Given $T^\top L T = diag(A, B, C)$ being a block diagonalization with
- $L$ symmetric
- $A,B$ positive definite (p.d.)
- $T = \left( \begin{array}{ccc}I & 0 & T_2 \\ T_1 & I & T_3 \\ 0 & 0 & I\end{array}\right)$, where $T_2, T_3$ are not quadratic and we don't know whether $T_1$ is regular.
I read in a paper that $L$ is p.d. iff $C$ is p.d. I know that if $L$ is p.d. and $T$ is regular, then also $T^\top L T$ is p.d. and thus every sub matrix of $T^\top L T$, therefore also $C$.

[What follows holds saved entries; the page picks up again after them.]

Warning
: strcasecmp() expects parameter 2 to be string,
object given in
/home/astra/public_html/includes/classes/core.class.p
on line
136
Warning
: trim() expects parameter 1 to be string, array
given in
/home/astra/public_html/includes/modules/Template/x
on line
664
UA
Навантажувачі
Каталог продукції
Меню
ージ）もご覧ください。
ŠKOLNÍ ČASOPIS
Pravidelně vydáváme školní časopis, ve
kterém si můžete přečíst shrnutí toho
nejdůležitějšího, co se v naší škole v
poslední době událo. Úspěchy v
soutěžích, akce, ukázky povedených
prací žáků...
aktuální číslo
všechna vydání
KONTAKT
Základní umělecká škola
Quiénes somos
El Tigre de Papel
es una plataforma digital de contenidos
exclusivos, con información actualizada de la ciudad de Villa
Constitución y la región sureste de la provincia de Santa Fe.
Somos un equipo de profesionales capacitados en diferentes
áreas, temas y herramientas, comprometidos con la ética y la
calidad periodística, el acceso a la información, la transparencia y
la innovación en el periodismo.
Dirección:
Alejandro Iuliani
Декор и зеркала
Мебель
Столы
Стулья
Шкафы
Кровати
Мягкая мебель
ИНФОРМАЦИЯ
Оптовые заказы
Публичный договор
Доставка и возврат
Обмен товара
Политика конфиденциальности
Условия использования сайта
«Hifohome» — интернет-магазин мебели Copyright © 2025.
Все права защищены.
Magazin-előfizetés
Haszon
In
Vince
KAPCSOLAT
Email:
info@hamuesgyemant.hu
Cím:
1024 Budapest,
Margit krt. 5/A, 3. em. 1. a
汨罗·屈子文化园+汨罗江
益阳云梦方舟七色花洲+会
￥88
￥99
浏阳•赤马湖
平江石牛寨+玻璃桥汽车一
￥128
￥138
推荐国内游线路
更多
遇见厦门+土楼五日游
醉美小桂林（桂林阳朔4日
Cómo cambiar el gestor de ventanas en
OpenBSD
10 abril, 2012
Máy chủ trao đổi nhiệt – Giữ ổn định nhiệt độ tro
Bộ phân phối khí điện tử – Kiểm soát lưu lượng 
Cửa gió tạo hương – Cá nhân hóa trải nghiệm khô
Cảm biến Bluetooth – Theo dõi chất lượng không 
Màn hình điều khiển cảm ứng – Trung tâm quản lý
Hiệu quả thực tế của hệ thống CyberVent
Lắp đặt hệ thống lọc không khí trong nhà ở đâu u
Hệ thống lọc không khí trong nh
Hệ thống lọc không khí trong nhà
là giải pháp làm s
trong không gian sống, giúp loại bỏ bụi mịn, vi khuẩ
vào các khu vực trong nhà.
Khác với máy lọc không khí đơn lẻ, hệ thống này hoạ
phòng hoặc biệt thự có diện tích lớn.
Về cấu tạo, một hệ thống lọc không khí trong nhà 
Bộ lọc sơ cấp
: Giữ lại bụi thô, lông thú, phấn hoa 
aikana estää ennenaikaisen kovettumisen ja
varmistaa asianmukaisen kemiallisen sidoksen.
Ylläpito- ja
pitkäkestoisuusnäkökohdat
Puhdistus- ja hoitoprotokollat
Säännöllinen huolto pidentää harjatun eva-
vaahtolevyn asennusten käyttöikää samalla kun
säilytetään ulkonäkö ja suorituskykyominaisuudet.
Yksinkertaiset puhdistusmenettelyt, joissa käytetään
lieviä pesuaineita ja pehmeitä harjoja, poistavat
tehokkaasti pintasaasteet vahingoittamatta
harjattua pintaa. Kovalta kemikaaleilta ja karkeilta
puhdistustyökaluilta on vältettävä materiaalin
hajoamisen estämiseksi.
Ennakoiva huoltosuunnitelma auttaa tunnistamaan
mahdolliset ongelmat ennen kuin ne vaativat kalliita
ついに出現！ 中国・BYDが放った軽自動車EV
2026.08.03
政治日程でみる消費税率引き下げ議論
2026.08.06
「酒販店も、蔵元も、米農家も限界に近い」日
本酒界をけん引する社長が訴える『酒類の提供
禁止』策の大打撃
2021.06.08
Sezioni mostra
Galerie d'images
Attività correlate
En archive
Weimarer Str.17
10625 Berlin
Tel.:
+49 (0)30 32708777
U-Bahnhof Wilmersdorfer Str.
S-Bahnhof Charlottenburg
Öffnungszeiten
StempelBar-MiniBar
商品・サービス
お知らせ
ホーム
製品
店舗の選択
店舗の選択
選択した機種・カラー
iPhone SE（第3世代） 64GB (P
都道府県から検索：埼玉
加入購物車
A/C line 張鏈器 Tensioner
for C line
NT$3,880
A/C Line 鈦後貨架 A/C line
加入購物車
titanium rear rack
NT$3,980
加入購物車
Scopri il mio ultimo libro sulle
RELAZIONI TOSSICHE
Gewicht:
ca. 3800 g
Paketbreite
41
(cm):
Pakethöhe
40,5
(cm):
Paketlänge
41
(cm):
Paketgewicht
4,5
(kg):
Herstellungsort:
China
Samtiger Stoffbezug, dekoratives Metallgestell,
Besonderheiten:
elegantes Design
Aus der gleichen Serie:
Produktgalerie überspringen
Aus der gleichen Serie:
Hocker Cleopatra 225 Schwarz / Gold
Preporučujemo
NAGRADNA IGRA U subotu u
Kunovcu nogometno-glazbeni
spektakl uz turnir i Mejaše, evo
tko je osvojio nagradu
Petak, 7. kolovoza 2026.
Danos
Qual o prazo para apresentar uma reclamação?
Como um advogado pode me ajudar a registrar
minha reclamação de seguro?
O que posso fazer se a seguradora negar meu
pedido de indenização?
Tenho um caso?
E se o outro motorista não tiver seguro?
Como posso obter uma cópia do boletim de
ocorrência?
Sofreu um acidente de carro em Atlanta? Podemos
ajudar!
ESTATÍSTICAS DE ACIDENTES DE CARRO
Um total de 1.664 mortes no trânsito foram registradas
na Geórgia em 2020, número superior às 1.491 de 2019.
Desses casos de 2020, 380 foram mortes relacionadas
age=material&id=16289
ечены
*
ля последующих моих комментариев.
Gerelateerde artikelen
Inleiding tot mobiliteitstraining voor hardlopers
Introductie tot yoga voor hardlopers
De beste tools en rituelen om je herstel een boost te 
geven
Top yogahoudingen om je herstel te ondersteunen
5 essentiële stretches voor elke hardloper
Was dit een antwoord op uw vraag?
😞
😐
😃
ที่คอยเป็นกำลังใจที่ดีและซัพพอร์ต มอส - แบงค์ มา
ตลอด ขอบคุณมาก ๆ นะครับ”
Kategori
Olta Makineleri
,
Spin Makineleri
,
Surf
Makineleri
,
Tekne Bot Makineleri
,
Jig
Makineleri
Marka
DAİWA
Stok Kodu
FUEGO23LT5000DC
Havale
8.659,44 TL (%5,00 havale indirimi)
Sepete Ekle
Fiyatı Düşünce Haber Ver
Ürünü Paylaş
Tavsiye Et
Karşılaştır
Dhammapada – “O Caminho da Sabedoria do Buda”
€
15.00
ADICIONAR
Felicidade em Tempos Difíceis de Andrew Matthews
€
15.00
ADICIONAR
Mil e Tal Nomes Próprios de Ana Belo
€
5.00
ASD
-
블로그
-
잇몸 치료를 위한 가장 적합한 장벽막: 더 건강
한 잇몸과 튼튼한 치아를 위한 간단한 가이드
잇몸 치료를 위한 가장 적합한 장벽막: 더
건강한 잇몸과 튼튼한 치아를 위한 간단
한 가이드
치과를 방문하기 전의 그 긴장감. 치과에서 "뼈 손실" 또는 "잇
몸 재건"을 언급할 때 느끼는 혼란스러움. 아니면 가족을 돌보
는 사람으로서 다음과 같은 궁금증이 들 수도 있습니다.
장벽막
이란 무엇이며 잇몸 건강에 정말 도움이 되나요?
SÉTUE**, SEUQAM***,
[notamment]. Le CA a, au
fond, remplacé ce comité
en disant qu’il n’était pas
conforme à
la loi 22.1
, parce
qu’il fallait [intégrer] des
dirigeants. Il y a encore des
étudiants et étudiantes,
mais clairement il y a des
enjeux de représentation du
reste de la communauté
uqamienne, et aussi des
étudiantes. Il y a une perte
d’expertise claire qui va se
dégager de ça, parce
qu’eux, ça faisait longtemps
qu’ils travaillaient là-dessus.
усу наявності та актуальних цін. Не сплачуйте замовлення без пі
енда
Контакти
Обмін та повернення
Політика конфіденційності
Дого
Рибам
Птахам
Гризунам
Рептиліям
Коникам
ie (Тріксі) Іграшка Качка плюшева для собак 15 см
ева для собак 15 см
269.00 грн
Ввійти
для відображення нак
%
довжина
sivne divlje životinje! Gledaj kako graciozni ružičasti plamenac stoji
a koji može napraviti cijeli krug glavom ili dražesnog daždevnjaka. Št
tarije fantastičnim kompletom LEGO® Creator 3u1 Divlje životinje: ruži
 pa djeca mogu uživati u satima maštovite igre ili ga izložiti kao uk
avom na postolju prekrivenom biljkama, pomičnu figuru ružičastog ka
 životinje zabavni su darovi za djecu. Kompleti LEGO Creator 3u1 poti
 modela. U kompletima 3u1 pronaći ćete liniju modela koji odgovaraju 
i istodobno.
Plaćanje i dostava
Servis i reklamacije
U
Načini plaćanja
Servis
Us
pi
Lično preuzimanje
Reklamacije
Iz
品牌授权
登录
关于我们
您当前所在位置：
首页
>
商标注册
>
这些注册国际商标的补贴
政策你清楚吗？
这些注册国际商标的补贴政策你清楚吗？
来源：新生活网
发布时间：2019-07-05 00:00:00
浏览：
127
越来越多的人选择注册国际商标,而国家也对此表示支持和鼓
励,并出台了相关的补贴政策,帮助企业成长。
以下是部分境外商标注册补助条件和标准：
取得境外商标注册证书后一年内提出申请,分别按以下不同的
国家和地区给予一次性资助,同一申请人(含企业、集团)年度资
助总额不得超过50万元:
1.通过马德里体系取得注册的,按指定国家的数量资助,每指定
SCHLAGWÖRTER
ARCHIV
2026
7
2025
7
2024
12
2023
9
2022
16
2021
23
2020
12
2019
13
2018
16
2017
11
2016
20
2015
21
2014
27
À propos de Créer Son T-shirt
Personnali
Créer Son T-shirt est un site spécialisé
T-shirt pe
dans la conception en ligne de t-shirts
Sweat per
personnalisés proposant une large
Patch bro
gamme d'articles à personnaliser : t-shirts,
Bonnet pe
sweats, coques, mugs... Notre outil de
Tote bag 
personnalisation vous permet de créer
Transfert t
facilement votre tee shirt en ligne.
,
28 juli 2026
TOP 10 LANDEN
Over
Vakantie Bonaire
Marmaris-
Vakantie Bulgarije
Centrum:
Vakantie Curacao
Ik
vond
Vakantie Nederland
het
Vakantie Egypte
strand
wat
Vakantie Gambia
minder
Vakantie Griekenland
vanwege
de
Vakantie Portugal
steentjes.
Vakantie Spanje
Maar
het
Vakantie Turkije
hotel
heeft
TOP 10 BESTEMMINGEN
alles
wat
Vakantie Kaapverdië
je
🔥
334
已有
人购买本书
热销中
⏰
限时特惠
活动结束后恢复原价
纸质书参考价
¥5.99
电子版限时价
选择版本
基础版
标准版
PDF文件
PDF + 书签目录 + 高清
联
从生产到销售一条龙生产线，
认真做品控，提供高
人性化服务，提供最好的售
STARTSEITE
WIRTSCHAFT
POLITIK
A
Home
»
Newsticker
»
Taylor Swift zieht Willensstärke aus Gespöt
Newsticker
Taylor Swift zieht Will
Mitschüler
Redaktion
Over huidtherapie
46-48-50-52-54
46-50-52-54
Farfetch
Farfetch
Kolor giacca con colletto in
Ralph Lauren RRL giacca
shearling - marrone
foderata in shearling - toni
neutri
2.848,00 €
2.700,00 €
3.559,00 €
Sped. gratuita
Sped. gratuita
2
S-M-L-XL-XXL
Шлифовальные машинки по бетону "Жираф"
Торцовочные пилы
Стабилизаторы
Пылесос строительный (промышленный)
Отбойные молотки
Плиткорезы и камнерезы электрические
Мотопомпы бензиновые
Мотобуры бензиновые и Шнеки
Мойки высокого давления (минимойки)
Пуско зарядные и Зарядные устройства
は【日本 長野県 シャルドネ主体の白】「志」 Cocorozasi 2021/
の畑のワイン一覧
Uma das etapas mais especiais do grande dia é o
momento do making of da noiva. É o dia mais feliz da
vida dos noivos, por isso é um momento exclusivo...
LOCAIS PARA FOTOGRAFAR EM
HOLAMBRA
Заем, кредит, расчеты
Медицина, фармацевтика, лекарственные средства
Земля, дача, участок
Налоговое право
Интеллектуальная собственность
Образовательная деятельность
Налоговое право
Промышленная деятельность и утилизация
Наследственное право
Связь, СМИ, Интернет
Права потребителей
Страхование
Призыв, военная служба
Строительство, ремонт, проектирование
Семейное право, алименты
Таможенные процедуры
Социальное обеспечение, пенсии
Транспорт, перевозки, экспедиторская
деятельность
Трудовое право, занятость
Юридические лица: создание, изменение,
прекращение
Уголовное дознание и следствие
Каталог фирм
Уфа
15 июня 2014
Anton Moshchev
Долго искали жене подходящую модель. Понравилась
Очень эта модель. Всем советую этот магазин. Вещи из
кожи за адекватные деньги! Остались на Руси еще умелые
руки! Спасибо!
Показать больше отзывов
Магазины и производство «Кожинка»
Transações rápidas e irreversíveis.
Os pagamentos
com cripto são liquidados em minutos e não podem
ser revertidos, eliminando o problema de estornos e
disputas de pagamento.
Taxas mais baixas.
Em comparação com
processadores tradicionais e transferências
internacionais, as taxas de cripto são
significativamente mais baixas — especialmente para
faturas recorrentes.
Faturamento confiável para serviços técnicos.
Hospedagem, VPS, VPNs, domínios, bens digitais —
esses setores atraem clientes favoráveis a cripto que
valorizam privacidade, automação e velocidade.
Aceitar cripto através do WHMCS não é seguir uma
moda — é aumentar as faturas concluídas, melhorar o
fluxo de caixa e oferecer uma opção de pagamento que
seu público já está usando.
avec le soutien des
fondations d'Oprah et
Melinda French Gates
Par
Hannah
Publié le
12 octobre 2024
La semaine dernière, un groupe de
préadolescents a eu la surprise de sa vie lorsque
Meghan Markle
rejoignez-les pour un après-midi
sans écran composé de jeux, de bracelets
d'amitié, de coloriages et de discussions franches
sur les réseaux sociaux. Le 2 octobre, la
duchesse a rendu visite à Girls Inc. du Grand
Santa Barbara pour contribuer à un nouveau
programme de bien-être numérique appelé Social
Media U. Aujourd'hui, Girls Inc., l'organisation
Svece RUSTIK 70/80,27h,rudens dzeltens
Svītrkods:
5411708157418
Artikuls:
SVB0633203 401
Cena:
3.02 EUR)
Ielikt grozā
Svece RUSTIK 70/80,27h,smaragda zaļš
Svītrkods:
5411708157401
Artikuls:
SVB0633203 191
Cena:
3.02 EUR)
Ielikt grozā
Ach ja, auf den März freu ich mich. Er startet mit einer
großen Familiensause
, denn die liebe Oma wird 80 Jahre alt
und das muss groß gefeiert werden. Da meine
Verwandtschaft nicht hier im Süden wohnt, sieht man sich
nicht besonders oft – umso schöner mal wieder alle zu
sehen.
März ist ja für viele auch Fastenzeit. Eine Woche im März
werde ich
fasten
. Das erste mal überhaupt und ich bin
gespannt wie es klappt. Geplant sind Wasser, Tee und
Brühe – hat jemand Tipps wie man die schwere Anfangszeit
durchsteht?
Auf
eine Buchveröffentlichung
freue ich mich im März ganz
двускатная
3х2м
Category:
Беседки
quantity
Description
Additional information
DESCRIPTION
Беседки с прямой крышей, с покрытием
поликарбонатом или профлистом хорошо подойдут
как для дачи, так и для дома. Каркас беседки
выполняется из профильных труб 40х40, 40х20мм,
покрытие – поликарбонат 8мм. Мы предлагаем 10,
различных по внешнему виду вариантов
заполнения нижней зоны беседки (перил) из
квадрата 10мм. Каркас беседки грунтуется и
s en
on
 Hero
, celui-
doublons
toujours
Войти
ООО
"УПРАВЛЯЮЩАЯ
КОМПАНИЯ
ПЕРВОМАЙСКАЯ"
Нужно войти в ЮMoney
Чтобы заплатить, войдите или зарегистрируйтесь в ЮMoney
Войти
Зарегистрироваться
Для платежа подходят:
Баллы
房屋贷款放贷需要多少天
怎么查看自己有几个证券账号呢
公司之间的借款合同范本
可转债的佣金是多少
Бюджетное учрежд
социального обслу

- Why does the converse hold?
- Why is $T$ regular?
$T$ is a block triangular matrix: $$ T = \left( \begin{array}{cc|c}I & 0 & T_2 \\ T_1 & I & T_3 \\ \hline0 & 0 & I\end{array}\right). $$ It is invertible if and only if its two diagonal blocks, $\pmatrix{I & 0\\ T_1 & I}$ and $I$, are invertible. Yet this is trivial. Since $T$ is invertible, $L=(T^{-1})^\top\operatorname{diag}(A,B,C)\,T^{-1}$. If $C$ is p.d., $\operatorname{diag}(A,B,C)$ is also p.d. and by Sylvester's law of inertia, $L$ is p.d..